- [Task brief]: Return each line below holding the string "accuracy".

- [Records supplied]:

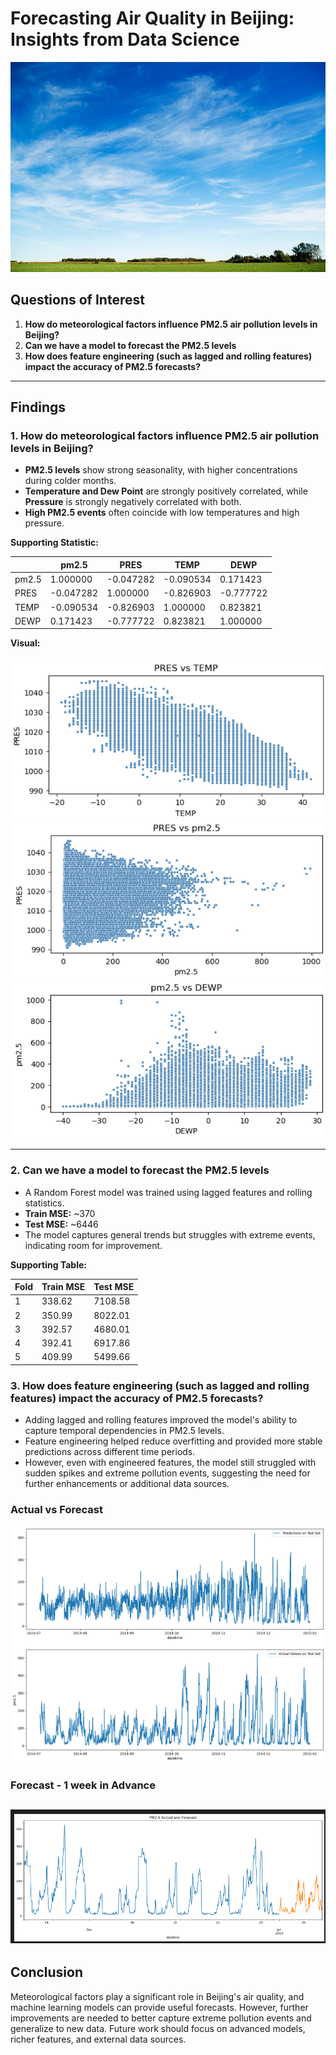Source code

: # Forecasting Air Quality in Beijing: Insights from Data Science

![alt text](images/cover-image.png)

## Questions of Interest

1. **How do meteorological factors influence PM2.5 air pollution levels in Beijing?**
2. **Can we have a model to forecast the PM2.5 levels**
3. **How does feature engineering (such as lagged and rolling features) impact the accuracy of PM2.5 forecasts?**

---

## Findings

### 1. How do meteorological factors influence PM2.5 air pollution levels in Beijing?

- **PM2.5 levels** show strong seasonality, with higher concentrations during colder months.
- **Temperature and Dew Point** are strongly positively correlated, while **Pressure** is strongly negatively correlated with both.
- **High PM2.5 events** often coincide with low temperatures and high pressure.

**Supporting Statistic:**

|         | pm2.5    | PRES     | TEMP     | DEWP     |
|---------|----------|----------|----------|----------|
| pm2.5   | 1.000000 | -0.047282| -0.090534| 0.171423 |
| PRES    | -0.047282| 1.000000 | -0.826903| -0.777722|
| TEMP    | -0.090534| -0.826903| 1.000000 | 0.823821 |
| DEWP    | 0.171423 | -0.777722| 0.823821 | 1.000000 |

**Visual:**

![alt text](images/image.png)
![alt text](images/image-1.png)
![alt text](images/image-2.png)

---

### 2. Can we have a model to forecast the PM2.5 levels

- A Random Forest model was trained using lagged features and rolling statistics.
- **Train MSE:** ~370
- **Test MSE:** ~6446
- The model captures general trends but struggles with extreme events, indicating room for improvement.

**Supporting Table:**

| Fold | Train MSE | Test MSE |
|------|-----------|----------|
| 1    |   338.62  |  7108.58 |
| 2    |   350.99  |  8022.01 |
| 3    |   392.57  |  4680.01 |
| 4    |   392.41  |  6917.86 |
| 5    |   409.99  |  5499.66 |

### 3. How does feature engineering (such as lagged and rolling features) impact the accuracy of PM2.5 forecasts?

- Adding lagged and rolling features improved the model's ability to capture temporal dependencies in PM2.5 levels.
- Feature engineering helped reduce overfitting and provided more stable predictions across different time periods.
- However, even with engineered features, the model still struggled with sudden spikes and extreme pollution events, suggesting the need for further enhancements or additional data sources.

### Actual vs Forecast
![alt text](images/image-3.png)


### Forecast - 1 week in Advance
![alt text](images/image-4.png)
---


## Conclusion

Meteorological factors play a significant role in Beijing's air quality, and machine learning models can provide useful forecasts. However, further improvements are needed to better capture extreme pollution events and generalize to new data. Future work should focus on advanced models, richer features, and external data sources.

--

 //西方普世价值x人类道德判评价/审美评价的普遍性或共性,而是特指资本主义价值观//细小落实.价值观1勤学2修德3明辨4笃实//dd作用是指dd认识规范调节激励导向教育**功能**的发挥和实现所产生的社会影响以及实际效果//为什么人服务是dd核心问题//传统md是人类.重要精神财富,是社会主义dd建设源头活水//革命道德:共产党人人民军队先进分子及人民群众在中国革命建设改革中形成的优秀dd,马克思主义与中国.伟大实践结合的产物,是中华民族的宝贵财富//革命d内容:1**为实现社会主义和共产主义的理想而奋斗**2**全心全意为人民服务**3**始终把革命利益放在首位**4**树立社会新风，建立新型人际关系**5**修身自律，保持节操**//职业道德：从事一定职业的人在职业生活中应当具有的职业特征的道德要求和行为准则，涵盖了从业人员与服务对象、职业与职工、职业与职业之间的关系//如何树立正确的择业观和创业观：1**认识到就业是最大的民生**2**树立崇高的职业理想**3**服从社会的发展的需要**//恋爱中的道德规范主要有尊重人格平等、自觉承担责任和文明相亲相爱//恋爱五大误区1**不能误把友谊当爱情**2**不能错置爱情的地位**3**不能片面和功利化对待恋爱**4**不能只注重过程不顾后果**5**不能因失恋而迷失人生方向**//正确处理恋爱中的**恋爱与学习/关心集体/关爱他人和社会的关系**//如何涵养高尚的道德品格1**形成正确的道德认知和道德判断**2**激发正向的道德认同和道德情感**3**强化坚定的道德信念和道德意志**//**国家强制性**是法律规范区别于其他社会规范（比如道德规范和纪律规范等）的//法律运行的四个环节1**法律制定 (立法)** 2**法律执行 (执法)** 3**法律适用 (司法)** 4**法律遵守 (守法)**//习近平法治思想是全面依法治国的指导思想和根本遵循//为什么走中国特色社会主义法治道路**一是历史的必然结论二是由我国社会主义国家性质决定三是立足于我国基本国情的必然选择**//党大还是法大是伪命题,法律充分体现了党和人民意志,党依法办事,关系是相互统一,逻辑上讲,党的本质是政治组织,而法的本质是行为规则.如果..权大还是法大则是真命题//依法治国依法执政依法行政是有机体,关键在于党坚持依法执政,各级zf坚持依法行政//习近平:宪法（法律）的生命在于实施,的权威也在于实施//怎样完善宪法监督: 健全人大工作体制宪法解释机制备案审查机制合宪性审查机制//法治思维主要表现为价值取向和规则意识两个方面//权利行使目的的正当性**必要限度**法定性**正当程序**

...

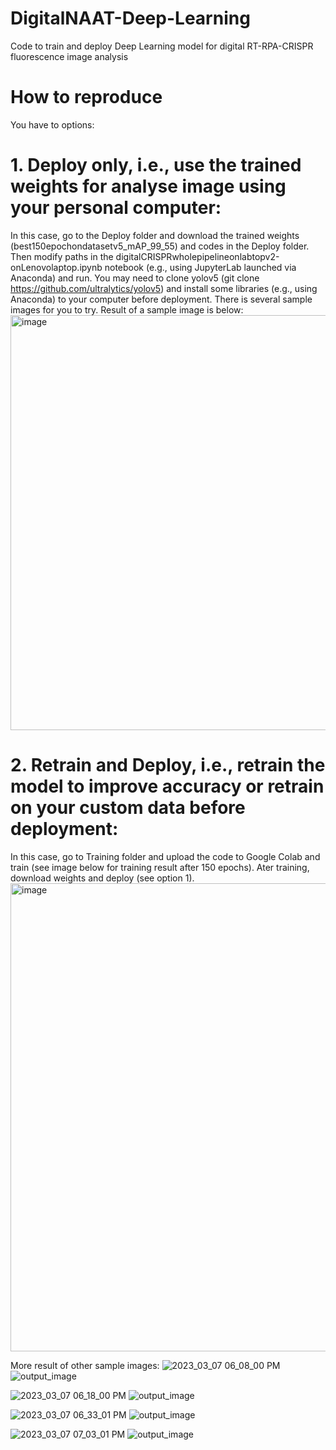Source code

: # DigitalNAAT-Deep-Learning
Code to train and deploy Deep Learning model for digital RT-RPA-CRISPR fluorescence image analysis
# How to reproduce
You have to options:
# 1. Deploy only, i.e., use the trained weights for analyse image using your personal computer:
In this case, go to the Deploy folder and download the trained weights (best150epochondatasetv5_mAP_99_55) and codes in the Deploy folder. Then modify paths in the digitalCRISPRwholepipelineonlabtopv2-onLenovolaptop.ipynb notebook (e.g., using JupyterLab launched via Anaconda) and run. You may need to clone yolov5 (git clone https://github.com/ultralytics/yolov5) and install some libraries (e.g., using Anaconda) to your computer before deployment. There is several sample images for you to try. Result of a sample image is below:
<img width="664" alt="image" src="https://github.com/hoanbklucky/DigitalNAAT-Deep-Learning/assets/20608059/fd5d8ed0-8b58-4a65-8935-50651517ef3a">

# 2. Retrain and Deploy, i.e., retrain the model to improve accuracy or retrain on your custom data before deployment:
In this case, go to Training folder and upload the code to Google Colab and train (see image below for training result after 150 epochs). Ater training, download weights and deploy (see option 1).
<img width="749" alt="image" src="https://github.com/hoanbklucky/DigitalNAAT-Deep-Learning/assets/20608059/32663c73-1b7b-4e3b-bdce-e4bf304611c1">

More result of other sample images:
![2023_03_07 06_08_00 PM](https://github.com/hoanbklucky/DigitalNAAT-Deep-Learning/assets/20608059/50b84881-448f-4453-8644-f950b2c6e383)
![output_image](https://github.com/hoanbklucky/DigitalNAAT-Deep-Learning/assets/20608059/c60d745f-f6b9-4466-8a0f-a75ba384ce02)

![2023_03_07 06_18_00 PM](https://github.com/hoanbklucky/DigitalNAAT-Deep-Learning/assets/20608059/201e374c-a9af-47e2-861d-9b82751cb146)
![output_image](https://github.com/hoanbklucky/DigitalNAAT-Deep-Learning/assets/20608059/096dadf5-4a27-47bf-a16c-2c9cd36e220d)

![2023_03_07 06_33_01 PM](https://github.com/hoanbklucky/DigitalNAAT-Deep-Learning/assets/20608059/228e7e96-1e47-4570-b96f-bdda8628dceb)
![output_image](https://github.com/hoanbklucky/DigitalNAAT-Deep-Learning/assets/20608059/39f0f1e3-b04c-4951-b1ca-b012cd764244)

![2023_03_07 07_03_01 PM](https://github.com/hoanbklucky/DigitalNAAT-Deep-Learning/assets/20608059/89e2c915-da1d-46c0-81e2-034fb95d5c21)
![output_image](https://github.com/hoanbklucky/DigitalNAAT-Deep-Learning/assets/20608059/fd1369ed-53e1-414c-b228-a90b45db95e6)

- [Response to this task]:
3. **How does feature engineering (such as lagged and rolling features) impact the accuracy of PM2.5 forecasts?**
### 3. How does feature engineering (such as lagged and rolling features) impact the accuracy of PM2.5 forecasts?
# 2. Retrain and Deploy, i.e., retrain the model to improve accuracy or retrain on your custom data before deployment:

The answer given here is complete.